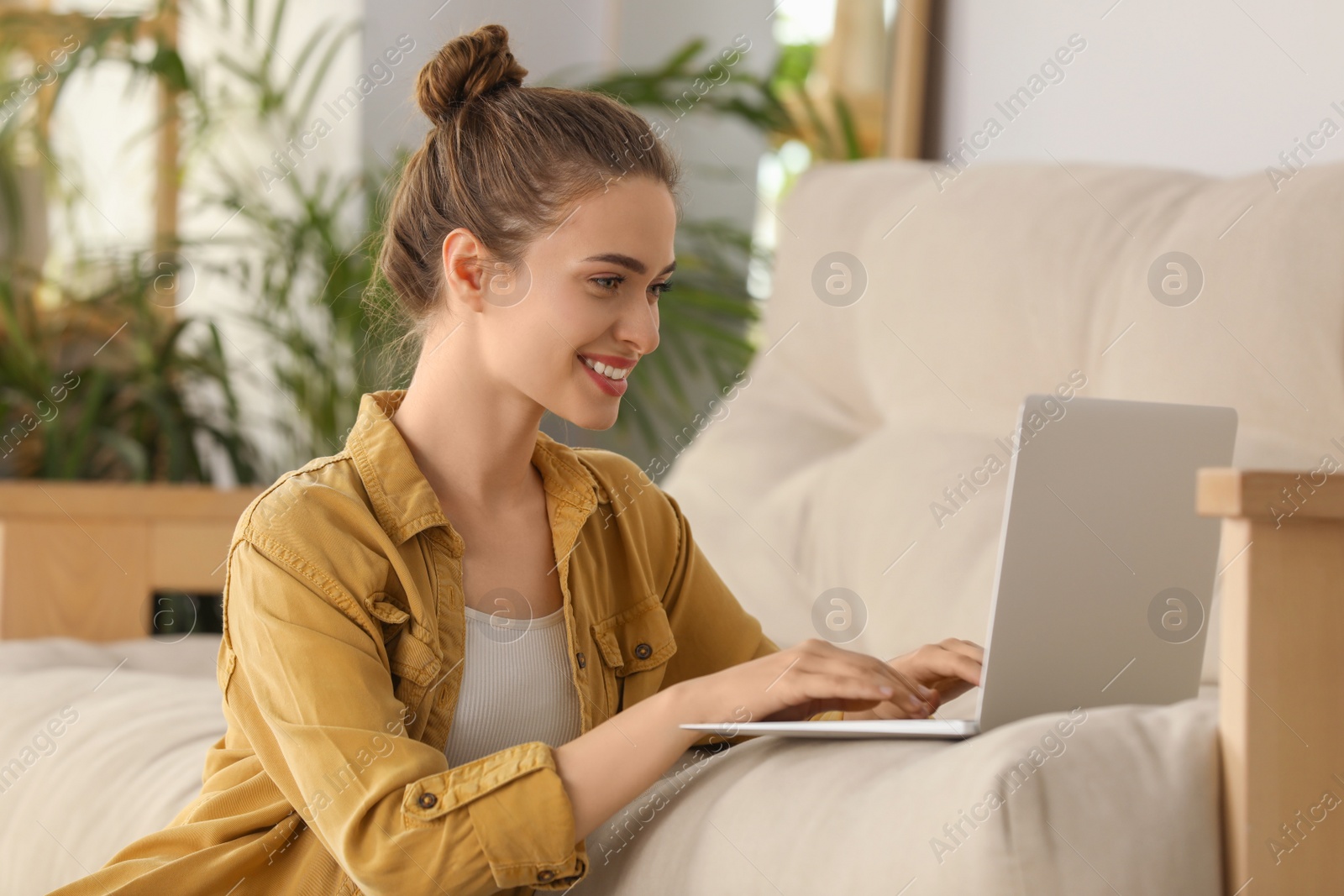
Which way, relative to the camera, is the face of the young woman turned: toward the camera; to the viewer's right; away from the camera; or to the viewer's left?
to the viewer's right

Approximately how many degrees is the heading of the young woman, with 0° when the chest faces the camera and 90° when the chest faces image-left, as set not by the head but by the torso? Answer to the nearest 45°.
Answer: approximately 315°
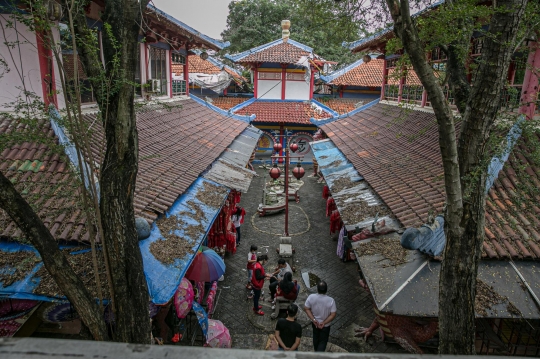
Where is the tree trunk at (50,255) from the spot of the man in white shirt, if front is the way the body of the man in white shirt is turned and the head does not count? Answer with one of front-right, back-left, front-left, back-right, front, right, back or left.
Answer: back-left

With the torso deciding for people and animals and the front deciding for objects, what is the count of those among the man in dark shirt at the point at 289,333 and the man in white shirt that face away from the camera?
2

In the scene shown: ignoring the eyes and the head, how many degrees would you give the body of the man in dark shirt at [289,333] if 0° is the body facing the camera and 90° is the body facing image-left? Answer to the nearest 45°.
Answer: approximately 180°

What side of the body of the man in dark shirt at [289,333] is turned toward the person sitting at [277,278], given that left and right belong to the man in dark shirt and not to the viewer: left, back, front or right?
front

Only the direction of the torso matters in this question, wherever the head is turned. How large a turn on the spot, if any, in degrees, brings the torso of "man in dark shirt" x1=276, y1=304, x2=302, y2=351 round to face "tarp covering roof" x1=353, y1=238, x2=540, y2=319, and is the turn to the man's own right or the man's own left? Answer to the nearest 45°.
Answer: approximately 90° to the man's own right

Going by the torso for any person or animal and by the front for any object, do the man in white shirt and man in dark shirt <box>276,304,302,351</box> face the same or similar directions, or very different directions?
same or similar directions

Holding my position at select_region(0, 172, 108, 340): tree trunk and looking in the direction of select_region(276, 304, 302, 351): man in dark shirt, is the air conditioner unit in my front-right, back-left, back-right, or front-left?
front-left

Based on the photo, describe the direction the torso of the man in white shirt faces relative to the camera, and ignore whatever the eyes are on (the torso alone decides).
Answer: away from the camera
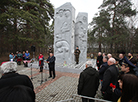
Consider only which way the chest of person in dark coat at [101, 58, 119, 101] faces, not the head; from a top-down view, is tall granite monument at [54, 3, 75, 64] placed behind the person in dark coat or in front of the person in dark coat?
in front

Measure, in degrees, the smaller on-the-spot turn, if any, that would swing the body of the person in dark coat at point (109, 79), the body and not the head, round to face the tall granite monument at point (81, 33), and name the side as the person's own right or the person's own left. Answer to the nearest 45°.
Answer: approximately 45° to the person's own right

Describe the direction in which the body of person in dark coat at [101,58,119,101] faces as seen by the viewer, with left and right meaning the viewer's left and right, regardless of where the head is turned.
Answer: facing away from the viewer and to the left of the viewer

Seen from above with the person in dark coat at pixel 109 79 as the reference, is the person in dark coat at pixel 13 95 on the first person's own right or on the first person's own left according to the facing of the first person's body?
on the first person's own left

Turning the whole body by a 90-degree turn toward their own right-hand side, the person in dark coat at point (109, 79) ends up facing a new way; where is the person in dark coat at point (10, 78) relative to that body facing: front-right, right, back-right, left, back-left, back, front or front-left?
back
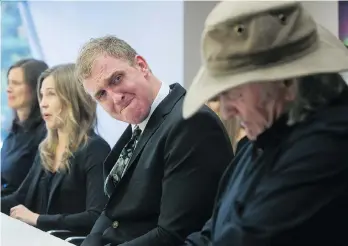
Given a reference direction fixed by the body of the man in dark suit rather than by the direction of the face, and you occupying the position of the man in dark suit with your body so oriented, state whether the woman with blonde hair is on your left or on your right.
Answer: on your right

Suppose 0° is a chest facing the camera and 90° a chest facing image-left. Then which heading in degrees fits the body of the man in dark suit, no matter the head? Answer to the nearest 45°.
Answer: approximately 45°

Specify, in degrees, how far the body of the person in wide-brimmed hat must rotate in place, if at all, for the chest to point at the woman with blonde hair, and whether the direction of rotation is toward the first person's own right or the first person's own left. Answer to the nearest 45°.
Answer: approximately 45° to the first person's own right

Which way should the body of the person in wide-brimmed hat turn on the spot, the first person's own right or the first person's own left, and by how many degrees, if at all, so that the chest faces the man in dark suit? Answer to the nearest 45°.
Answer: approximately 45° to the first person's own right

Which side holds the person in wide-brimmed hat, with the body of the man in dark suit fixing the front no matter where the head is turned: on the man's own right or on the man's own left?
on the man's own left

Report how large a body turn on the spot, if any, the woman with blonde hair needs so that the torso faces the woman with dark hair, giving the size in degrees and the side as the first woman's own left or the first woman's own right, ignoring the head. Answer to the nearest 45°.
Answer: approximately 135° to the first woman's own right
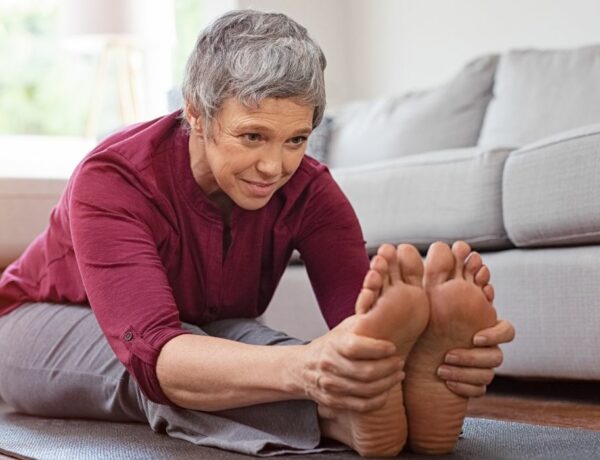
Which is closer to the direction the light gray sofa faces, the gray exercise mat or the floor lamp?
the gray exercise mat

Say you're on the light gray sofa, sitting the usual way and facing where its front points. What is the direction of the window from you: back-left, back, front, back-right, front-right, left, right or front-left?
back-right

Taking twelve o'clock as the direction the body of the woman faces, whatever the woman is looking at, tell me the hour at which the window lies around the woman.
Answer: The window is roughly at 7 o'clock from the woman.

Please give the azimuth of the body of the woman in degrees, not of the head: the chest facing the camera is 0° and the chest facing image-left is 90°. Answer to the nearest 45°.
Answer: approximately 315°

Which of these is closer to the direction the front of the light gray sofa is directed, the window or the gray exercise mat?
the gray exercise mat

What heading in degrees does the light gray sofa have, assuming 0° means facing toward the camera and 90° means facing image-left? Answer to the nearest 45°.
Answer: approximately 0°

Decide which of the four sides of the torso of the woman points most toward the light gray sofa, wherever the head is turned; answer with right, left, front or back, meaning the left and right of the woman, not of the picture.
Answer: left

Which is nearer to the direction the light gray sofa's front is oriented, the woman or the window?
the woman

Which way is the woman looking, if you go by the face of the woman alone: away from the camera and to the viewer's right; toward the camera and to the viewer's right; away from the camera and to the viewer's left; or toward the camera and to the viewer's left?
toward the camera and to the viewer's right
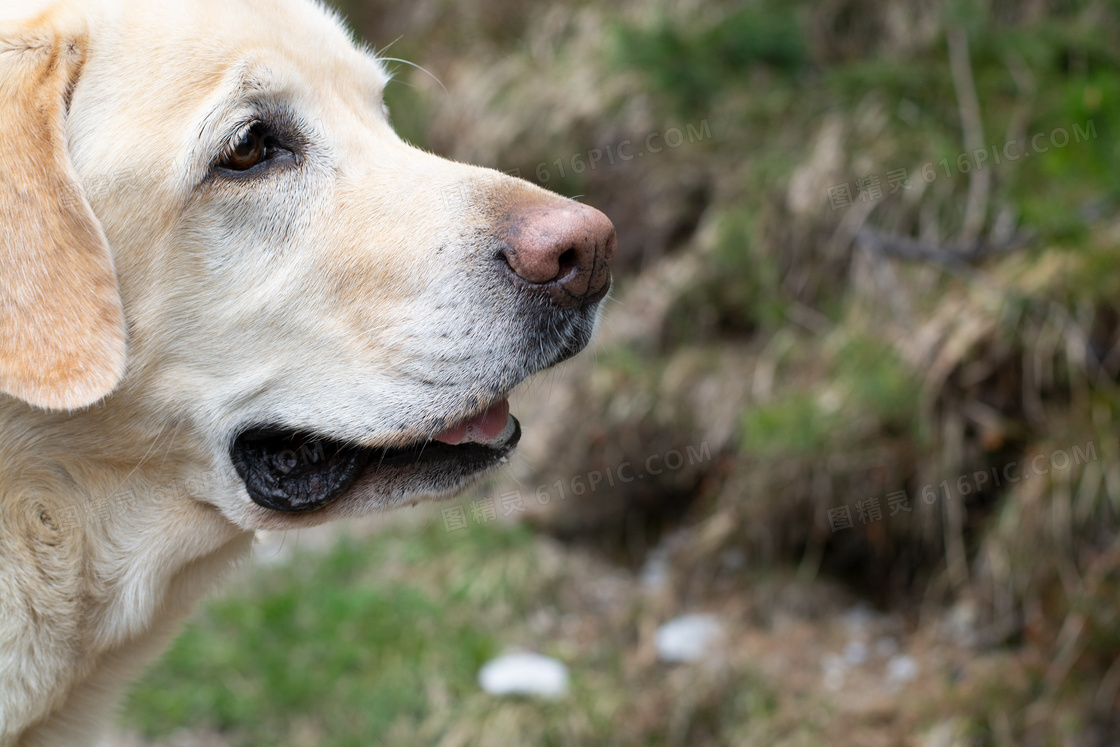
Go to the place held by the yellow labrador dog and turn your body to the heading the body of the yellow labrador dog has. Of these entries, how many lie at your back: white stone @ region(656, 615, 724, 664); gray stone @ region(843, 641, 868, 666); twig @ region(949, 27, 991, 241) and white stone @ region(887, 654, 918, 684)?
0

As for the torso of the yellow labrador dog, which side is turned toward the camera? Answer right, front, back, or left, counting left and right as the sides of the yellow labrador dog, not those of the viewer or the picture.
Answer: right

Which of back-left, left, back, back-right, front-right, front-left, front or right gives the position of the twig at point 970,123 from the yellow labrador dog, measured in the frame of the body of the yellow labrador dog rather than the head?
front-left

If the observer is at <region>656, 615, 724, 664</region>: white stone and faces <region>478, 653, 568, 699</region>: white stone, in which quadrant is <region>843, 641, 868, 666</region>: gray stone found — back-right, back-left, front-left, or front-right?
back-left

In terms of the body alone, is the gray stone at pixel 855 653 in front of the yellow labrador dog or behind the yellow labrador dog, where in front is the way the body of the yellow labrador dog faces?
in front

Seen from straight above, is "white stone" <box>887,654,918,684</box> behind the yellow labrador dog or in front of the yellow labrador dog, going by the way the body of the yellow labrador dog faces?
in front

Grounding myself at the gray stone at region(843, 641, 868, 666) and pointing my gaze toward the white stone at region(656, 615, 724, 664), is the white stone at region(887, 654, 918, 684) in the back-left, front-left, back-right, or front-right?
back-left

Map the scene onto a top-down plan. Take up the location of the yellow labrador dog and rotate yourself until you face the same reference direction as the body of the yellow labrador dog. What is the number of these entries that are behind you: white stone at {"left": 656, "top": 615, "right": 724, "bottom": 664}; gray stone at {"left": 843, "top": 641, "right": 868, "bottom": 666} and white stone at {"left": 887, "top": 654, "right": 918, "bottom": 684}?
0

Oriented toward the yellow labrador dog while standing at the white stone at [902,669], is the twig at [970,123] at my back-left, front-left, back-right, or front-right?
back-right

• Exercise goal:
Turn all the lines above into a numbered list, leaving out blank lines and the pictures.

• Answer below:
1. Which way, relative to the camera, is the face of the young woman turned: toward the camera; to the viewer's right; away from the camera; or to the viewer's left?
2. to the viewer's right
3. Approximately how many degrees is the heading of the young woman, with 0° when the chest faces the camera and 90° when the chest faces image-left, as set not by the head but by the torso? Answer to the nearest 45°.
4. Answer: approximately 315°
5. Where is the tree trunk at (50,255) from the spot of the man in white shirt, if front is the way the body of the man in white shirt is turned and the head does not count? Answer with one of front-right, back-left, front-left, back-right, front, right, back or left.
6. Answer: back-left
7. With the torso deciding for people and animals and the front deciding for objects, what is the count of those among the man in dark shirt at the point at 289,333 and the man in white shirt that face away from the camera?
8. 2
9. In the scene shown: ignoring the eyes and the head, how many degrees would you give the body of the man in dark shirt at [289,333] if 0° is the body facing the camera and 90° is the body facing image-left? Answer to the nearest 45°.
10. Answer: approximately 180°
11. What side of the body of the man in dark shirt at [289,333] is turned toward the person sitting at [277,278], given that left and right belong to the man in dark shirt and not to the viewer: left, back, front or right?
12. front
13. Only the direction of the torso matters in this question, wherever the head is turned. How large a turn on the spot, if any, in degrees, brings the torso of "man in dark shirt" x1=276, y1=304, x2=302, y2=351 round to face "tarp covering roof" x1=353, y1=238, x2=540, y2=319, and is the turn to the man's own right or the man's own left? Answer to the nearest 45°.
14. Answer: approximately 90° to the man's own right
15. Going by the torso for any person or animal and by the front for any object, do the man in white shirt and man in dark shirt <box>276,304,302,351</box> face the same or similar directions, or very different directions?
16. same or similar directions
17. Holding my position at select_region(0, 172, 108, 340): tree trunk and looking in the direction of select_region(276, 304, 302, 351): man in dark shirt, is the air conditioner unit in my front-right, back-left, back-right, or front-left?
18. front-left
19. Based on the photo, describe the direction the torso of the man in white shirt faces relative to the camera, and ignore whatever the eyes are on (the torso alone decides).
20. Answer: away from the camera
21. Consider only which way the chest of person in dark coat at [101, 58, 119, 101] faces, not the head; from a top-down view, is tall granite monument at [54, 3, 75, 64] placed behind the person in dark coat or in front of the person in dark coat?
22. in front
23. Measure, in degrees, the smaller on-the-spot turn, if any, that would swing the body of the person in dark coat at point (109, 79), the body and not the head, round to face the tall granite monument at point (81, 33), and name the side as the person's own right or the person's own left. Answer to the nearest 45°.
24. Answer: approximately 45° to the person's own right
25. Describe the direction in which the body of person in dark coat at [101,58,119,101] faces as seen by the viewer, with left and right meaning the viewer's left and right, regardless of where the head is turned.
26. Answer: facing away from the viewer and to the left of the viewer
27. Seen from above with the person in dark coat at pixel 109 79 as the reference, is the person in dark coat at pixel 13 95 on the first person's own right or on the first person's own left according to the facing of the first person's body?
28. on the first person's own left
29. Turning the whole body by a 90-degree turn toward their own right-hand side, the person in dark coat at point (109, 79) ends up facing a new way; where is the person in dark coat at point (10, 78) relative to that body facing: front-right, right, back-right, left, back-left, back, front or front-left?
30. back
31. Given a reference direction fixed by the body of the man in dark suit rather than by the direction of the face, and you occupying the position of the man in dark suit with your body so oriented, state whether the woman with blonde hair is on your left or on your right.
32. Answer: on your right
33. Suppose 0° is a chest facing the camera and 90° a chest facing image-left. Then which heading in degrees fits the body of the man in dark suit, no matter the head? Answer to the nearest 45°.
34. Answer: approximately 45°
35. Specify, in degrees, how far the body of the person in wide-brimmed hat must rotate in place, if at all, for the chest to point at the woman with blonde hair, and whether the direction of rotation is toward the first person's own right or the first person's own left. Answer to the nearest 45°.
36. Answer: approximately 45° to the first person's own right
37. Which way should the body of the person in wide-brimmed hat turn on the spot, the first person's own right or the first person's own left, and by how many degrees, if at all, so that the chest faces the man in dark suit? Answer to the nearest 45°.
38. Answer: approximately 45° to the first person's own right
39. Which side holds the person in wide-brimmed hat, with the body of the man in dark suit fixing the front no matter where the head is turned: on the man's own right or on the man's own left?
40. on the man's own left
41. Report how large a body turn on the spot, if any, the woman with blonde hair needs so that the torso faces the woman with dark hair, giving the size in degrees and the side as the first woman's own left or the first woman's own right, ignoring the head. Answer to the nearest 45°.
42. Answer: approximately 135° to the first woman's own right
43. Which is closer to the direction the light gray sofa faces, the gray exercise mat or the floor lamp?
44. the gray exercise mat
45. Say you're on the light gray sofa, sitting the usual way and facing where its front points. What is the direction of the window from you: back-left, back, front, back-right, front-right, left, right or front-left?
46. back-right
47. Taking twelve o'clock as the direction the body of the woman faces, whatever the woman is looking at, tell me the hour at which the window lies around the woman.
48. Answer: The window is roughly at 7 o'clock from the woman.
49. Please give the azimuth of the body of the woman in degrees, not of the head: the chest facing the camera is 0° and the chest facing image-left is 90°. Answer to the nearest 45°.
50. Answer: approximately 315°
51. Which of these is closer to the direction the front of the light gray sofa is directed, the window or the gray exercise mat?
52. the gray exercise mat
53. What heading in degrees does the light gray sofa have, assuming 0° means facing toward the camera and 90° means facing image-left? Answer to the nearest 45°.
54. Answer: approximately 0°
55. Decide which of the four sides of the torso of the woman points most toward the light gray sofa, wherever the head is turned; answer with right, left, front or back, meaning the left and right of the woman, not of the picture.
56. Answer: left
57. Which is nearer to the direction the light gray sofa's front is oriented, the woman or the window?
58. the woman
59. Which way is the woman looking, if you go by the face of the woman alone: away from the camera and to the viewer's right; toward the camera and to the viewer's right; away from the camera and to the viewer's left; or toward the camera and to the viewer's left?
60. toward the camera and to the viewer's right
61. Go to the place held by the yellow labrador dog and turn your body to the heading the body of the yellow labrador dog has. Of these entries, how many lie at your back: white stone @ region(656, 615, 724, 664); gray stone @ region(843, 641, 868, 666); twig @ region(949, 27, 991, 241) and white stone @ region(887, 654, 918, 684)?
62. 0
63. As for the torso of the yellow labrador dog, which side is turned toward the camera? Answer right, front, back, or left, counting left and right as the sides of the yellow labrador dog, not those of the viewer or the picture.
64. Answer: right
65. Which of back-left, left, back, back-right, front-right, front-left, front or right gives the position of the twig at point 970,123 from the yellow labrador dog, measured in the frame of the body of the yellow labrador dog rather than the head?
66. front-left
67. If the observer is at <region>656, 615, 724, 664</region>: white stone and faces <region>478, 653, 568, 699</region>: white stone, in which quadrant is <region>843, 641, 868, 666</region>: gray stone found — back-right, back-left, front-left, or front-right?
68. back-left
69. In terms of the body alone, is the gray stone at pixel 855 653 in front of the yellow labrador dog or behind the yellow labrador dog, where in front is the way the body of the yellow labrador dog faces?
70. in front
71. Seen from straight above, is "white stone" <box>887,654,918,684</box> behind the yellow labrador dog or in front of the yellow labrador dog, going by the way the body of the yellow labrador dog faces?
72. in front
73. Grounding myself at the gray stone at region(843, 641, 868, 666) and pointing my gaze toward the white stone at region(656, 615, 724, 664), is the white stone at region(887, 654, 918, 684) in the back-left, front-left, back-right, or front-right?
74. back-left
75. Map the scene onto a top-down plan. Take up the location of the yellow labrador dog and rotate yourself until you face the same reference direction as the body of the yellow labrador dog. What is the number of these entries that are behind you: white stone at {"left": 656, "top": 615, "right": 724, "bottom": 664}; gray stone at {"left": 843, "top": 641, "right": 868, "bottom": 666} and white stone at {"left": 887, "top": 654, "right": 918, "bottom": 684}?
76. 0
77. Oriented toward the yellow labrador dog while standing at the white stone at [902,669], is the twig at [970,123] at my back-left, front-left, back-right, or front-right?
78. back-right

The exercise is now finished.